··· Data section ···

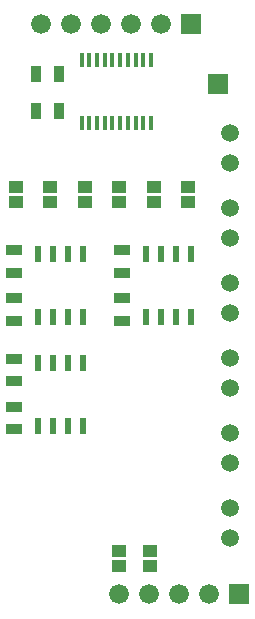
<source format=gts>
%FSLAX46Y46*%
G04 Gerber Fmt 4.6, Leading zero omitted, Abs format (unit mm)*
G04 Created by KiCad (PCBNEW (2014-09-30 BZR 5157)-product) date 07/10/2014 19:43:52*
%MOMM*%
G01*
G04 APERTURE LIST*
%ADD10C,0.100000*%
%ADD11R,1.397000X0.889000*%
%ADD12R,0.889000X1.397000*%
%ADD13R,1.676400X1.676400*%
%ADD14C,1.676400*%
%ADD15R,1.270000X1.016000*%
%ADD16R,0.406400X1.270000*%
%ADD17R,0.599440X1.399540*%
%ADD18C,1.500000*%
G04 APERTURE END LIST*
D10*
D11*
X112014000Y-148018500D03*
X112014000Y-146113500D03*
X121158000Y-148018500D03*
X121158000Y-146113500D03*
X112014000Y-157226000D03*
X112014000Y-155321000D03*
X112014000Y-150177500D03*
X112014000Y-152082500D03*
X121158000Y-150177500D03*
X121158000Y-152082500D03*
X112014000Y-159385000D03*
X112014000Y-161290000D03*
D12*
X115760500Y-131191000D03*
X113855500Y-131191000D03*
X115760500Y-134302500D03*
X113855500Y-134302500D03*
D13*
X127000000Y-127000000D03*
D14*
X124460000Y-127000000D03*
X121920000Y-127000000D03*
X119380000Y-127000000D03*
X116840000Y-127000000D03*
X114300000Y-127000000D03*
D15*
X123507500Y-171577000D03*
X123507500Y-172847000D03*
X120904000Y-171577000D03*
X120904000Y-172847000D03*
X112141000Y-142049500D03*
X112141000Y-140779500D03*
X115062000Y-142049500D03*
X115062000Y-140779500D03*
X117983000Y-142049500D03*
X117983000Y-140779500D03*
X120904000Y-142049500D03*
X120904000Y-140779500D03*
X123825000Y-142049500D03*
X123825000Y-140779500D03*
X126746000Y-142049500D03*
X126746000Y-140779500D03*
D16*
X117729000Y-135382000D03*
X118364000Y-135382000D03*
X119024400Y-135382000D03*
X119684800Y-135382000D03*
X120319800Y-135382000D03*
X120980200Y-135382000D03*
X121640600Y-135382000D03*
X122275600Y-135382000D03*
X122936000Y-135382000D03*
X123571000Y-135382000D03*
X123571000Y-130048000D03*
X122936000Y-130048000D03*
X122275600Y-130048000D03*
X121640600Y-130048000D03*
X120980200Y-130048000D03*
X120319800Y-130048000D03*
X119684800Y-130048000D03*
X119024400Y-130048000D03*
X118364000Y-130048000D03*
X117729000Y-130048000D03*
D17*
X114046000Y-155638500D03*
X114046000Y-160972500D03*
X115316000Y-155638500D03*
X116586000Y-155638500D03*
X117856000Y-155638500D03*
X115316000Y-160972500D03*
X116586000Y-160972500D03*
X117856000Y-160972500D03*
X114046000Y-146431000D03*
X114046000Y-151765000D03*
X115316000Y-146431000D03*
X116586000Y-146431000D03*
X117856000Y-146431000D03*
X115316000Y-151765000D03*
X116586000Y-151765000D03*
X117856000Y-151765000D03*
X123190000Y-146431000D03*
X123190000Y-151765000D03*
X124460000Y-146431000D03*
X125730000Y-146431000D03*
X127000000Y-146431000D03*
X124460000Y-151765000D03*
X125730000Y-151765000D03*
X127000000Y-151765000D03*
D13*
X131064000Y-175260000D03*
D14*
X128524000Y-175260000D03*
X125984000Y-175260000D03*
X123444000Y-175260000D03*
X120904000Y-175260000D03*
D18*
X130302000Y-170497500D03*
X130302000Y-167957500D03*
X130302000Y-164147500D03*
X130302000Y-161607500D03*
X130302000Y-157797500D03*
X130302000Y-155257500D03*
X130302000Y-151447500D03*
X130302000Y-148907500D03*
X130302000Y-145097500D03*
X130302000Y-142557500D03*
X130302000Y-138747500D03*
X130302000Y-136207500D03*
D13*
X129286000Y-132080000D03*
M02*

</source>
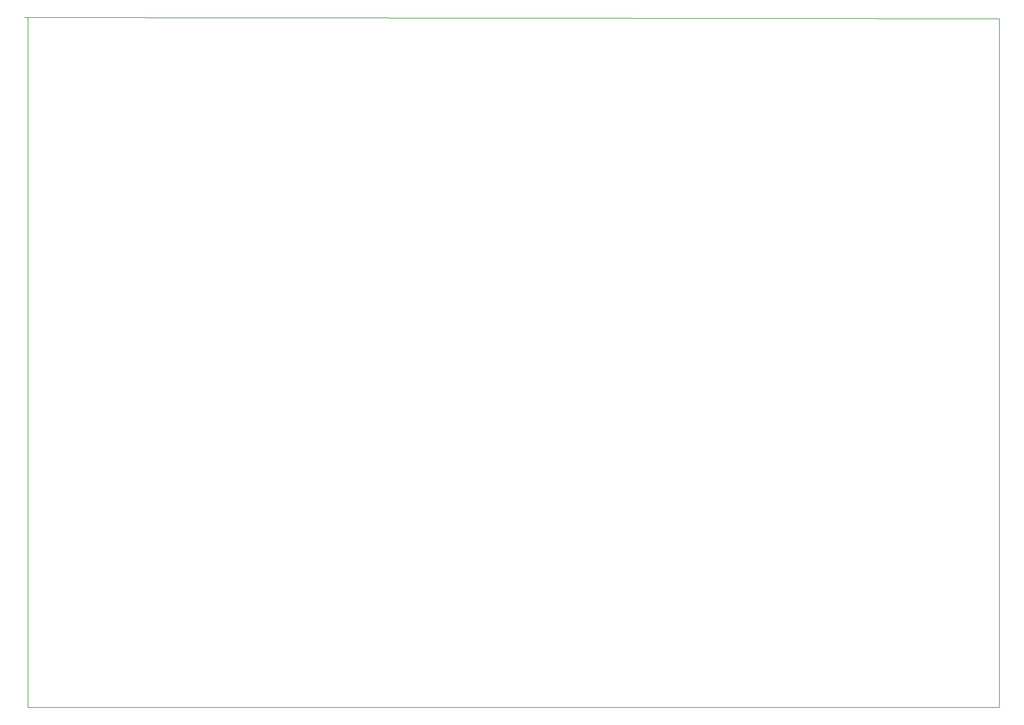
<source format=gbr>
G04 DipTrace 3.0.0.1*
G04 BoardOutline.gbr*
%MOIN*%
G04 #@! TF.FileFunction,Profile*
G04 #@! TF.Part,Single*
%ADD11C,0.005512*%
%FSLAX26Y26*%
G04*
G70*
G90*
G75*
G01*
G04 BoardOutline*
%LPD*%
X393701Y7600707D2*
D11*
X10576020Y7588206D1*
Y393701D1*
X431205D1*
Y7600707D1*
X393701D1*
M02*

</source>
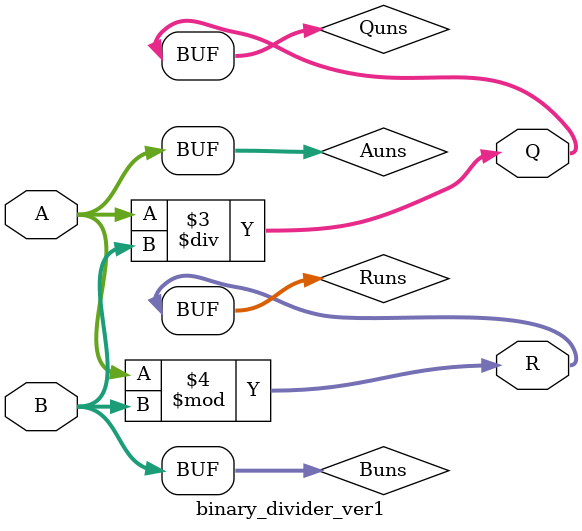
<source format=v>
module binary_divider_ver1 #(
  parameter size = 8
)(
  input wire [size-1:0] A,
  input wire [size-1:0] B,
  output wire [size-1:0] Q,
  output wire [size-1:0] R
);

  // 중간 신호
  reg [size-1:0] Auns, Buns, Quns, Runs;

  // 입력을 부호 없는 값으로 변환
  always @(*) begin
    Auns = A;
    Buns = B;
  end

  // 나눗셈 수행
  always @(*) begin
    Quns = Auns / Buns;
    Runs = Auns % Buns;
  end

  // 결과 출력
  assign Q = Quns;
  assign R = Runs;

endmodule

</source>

···

• _What you should do_
Nothing but the lines from the one containing "X130302000Y-145097500D03*" through the one containing "G04 #@! TF.FileFunction,Profile*" should appear, copied exactly from the material above and without pictures.

• _Response area_
X130302000Y-145097500D03*
X130302000Y-142557500D03*
X130302000Y-138747500D03*
X130302000Y-136207500D03*
D13*
X129286000Y-132080000D03*
M02*

</source>
<source format=gbr>
G04 DipTrace 3.0.0.1*
G04 BoardOutline.gbr*
%MOIN*%
G04 #@! TF.FileFunction,Profile*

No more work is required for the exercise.